Michelle Szabo leads our team of 20+ teachers who instruct more than 400 students each year. She brings 27 years of teaching experience to her role and ensures all students are served effectively.
My child is falling behind in school. How can you help?
Our instructors work with children and teens on a one-to-one basis, covering any academic areas where a student has trouble learning. Students often come to us with learning differences—maybe they have a diagnosed learning disability or they’re currently struggling to keep up in school. In every session, we help students build executive function skills, self-confidence, and self-awareness so they can feel successful in the classroom.
This work is incredibly important to everyone at the Stern Center. Our entire focus is on helping students thrive. In a large classroom at school, a teacher can’t always work one-on-one with students. Collaborating with schools is a vital part of what we do. We partner with classroom teachers, special educators, speech-language pathologists, physical/occupational therapists, and others to ensure we address a student’s needs holistically.
What is customized tutoring and instruction?
We teach a wide range of subjects, including math, reading, writing, and social thinking. Our instructors use a structured approach that involves multiple senses (visual, auditory, and tactile) and different areas of the brain. For example, when teaching math we’ll use manipulatives so students can move things around and see math come alive.
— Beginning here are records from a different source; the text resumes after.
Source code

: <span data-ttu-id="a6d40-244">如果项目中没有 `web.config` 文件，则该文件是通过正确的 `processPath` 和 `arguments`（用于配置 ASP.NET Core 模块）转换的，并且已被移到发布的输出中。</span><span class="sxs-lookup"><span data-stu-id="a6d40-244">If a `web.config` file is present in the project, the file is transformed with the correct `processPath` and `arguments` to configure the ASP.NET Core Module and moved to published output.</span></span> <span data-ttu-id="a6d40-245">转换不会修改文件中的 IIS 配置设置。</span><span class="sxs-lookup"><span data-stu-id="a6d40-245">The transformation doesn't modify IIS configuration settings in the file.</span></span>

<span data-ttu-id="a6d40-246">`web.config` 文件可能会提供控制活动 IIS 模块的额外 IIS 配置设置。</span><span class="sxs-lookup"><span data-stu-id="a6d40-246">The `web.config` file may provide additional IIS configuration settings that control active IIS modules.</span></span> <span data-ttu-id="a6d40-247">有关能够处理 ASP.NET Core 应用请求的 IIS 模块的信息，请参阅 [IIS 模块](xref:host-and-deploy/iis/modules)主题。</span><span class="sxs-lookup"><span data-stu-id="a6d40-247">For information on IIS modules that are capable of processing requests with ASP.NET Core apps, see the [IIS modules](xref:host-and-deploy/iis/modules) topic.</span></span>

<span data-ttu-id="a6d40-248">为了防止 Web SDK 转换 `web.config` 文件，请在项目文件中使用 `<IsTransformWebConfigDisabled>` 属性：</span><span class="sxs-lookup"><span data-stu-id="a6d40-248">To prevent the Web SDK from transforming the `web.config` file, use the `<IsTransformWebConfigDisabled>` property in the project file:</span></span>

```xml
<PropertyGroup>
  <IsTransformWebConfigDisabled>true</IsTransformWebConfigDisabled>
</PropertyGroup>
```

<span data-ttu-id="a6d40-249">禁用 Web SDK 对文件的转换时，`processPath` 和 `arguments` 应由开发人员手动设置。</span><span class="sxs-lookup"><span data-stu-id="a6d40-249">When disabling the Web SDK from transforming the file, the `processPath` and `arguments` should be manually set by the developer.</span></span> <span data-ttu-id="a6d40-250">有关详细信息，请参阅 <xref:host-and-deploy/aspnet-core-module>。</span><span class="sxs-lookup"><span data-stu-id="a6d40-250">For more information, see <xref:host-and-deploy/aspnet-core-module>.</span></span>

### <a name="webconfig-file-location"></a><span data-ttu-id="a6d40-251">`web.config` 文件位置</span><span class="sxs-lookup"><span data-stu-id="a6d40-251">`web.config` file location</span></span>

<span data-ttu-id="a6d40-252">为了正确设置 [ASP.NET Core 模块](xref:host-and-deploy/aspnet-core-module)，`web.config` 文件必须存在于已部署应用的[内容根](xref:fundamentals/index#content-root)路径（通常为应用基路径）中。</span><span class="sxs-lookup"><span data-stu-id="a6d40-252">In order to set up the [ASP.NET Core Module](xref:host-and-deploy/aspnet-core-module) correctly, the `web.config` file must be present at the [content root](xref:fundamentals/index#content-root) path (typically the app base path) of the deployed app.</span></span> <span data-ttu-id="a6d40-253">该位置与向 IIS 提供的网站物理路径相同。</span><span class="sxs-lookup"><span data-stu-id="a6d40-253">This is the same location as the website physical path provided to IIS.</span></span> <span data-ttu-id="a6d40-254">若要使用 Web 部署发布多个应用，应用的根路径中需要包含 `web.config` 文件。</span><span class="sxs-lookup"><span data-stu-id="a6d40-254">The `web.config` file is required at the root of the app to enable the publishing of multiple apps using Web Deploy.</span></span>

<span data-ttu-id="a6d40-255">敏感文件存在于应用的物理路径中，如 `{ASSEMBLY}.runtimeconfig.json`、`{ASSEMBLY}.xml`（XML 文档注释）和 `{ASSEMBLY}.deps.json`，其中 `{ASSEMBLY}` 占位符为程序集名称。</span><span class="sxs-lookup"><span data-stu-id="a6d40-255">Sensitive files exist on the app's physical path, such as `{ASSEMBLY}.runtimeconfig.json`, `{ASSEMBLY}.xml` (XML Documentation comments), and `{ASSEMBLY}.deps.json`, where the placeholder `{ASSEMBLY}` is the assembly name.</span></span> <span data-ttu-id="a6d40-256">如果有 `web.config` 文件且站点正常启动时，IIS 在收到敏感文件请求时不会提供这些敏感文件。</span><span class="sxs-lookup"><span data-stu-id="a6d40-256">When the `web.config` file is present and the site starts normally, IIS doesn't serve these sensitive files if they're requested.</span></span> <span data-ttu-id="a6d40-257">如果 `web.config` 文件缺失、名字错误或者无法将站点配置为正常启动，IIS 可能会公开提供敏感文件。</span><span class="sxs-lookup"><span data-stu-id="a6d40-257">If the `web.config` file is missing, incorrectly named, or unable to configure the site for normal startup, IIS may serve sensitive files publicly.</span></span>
Our teachers build partnerships, trust, and rapport with students, giving students the confidence they need to tackle and learn new things. During an instruction session, a student can approach problems and challenges without judgment, without fear of making a mistake, and without feeling self-conscious among their peers in the classroom.
How has the pandemic affected learning?
This pandemic taught us a lot about perseverance and resilience. Many students are struggling to keep up with Common Core and grade-level standards. We are also seeing a lot of kindergartens, first-, and second-graders who haven’t had much classroom experience. They are trying to learn for the first time in a larger setting. We help them fill in foundational gaps in literacy, math, and writing. We work with them on executive function skills and build their self-esteem and confidence in themselves as learners.
Why are you and your team so committed to teaching?
When a student succeeds and feels pride in their work—when they ‘get’ something for the first time, whether it’s figuring out a math problem, reading a sentence, or finishing a chapter book—it’s incredibly rewarding for all of us. That’s why we teach. Many students come back to us a year later, five years later, after graduating with honors from high school to say that they wouldn’t have been able to succeed without direct intervention at some point in their academic career. The extra support helped them learn a trade or apply to a college and find success. It changed the trajectory of their lives. That’s how we make a difference.